Step 1 : Write down the coefficients of the dividend into division table. Put the zero from $ x -1 = 0 $ ( $ x = \color{blue}{ 1 } $ ) at the left.
$$ \begin{array}{c|rrrr}\color{blue}{1}&1&0&-6&5\\& & & & \\ \hline &&&& \end{array} $$Step 1 : Bring down the leading coefficient to the bottom row.
$$ \begin{array}{c|rrrr}1&\color{orangered}{ 1 }&0&-6&5\\& & & & \\ \hline &\color{orangered}{1}&&& \end{array} $$Step 2 : Multiply by the number on the left, and carry the result into the next column: $ \color{blue}{ 1 } \cdot \color{blue}{ 1 } = \color{blue}{ 1 } $.
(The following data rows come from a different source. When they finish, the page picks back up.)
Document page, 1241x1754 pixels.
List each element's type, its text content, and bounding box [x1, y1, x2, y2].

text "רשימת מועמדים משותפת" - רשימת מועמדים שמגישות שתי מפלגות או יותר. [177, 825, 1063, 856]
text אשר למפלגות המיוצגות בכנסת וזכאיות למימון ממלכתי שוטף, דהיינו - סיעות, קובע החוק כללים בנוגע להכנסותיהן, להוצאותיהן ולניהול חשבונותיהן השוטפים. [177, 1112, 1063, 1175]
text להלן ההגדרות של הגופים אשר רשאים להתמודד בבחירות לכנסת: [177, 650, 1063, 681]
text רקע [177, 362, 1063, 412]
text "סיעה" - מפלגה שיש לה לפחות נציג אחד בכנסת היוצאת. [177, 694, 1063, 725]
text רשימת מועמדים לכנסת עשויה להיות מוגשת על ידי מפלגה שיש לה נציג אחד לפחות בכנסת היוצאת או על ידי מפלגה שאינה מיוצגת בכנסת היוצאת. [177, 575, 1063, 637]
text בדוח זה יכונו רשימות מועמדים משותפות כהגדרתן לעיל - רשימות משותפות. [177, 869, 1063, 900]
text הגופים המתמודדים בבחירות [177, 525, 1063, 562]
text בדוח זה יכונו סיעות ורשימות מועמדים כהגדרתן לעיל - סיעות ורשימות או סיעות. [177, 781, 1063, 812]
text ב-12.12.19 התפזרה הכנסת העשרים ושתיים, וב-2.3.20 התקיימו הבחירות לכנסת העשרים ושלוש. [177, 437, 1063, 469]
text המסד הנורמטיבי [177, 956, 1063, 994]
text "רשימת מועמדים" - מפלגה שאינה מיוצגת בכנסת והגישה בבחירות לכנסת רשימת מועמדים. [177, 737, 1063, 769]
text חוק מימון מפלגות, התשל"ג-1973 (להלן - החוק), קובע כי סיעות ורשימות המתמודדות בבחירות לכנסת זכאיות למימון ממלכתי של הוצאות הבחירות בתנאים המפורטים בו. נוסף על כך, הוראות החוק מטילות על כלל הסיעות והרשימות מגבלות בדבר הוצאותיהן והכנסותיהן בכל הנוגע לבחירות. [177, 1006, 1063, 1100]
$$ \begin{array}{c|rrrr}\color{blue}{1}&1&0&-6&5\\& & \color{blue}{1} & & \\ \hline &\color{blue}{1}&&& \end{array} $$Step 3 : Add down last column: $ \color{orangered}{ 0 } + \color{orangered}{ 1 } = \color{orangered}{ 1 } $
$$ \begin{array}{c|rrrr}1&1&\color{orangered}{ 0 }&-6&5\\& & \color{orangered}{1} & & \\ \hline &1&\color{orangered}{1}&& \end{array} $$Step 4 : Multiply by the number on the left, and carry the result into the next column: $ \color{blue}{ 1 } \cdot \color{blue}{ 1 } = \color{blue}{ 1 } $.
$$ \begin{array}{c|rrrr}\color{blue}{1}&1&0&-6&5\\& & 1& \color{blue}{1} & \\ \hline &1&\color{blue}{1}&& \end{array} $$Step 5 : Add down last column: $ \color{orangered}{ -6 } + \color{orangered}{ 1 } = \color{orangered}{ -5 } $
$$ \begin{array}{c|rrrr}1&1&0&\color{orangered}{ -6 }&5\\& & 1& \color{orangered}{1} & \\ \hline &1&1&\color{orangered}{-5}& \end{array} $$Step 6 : Multiply by the number on the left, and carry the result into the next column: $ \color{blue}{ 1 } \cdot \color{blue}{ \left( -5 \right) } = \color{blue}{ -5 } $.
$$ \begin{array}{c|rrrr}\color{blue}{1}&1&0&-6&5\\& & 1& 1& \color{blue}{-5} \\ \hline &1&1&\color{blue}{-5}& \end{array} $$Step 7 : Add down last column: $ \color{orangered}{ 5 } + \color{orangered}{ \left( -5 \right) } = \color{orangered}{ 0 } $
$$ \begin{array}{c|rrrr}1&1&0&-6&\color{orangered}{ 5 }\\& & 1& 1& \color{orangered}{-5} \\ \hline &\color{blue}{1}&\color{blue}{1}&\color{blue}{-5}&\color{orangered}{0} \end{array} $$Remainder is the last entry in the bottom row $ \left(\color{red}{ 0 }\right)$.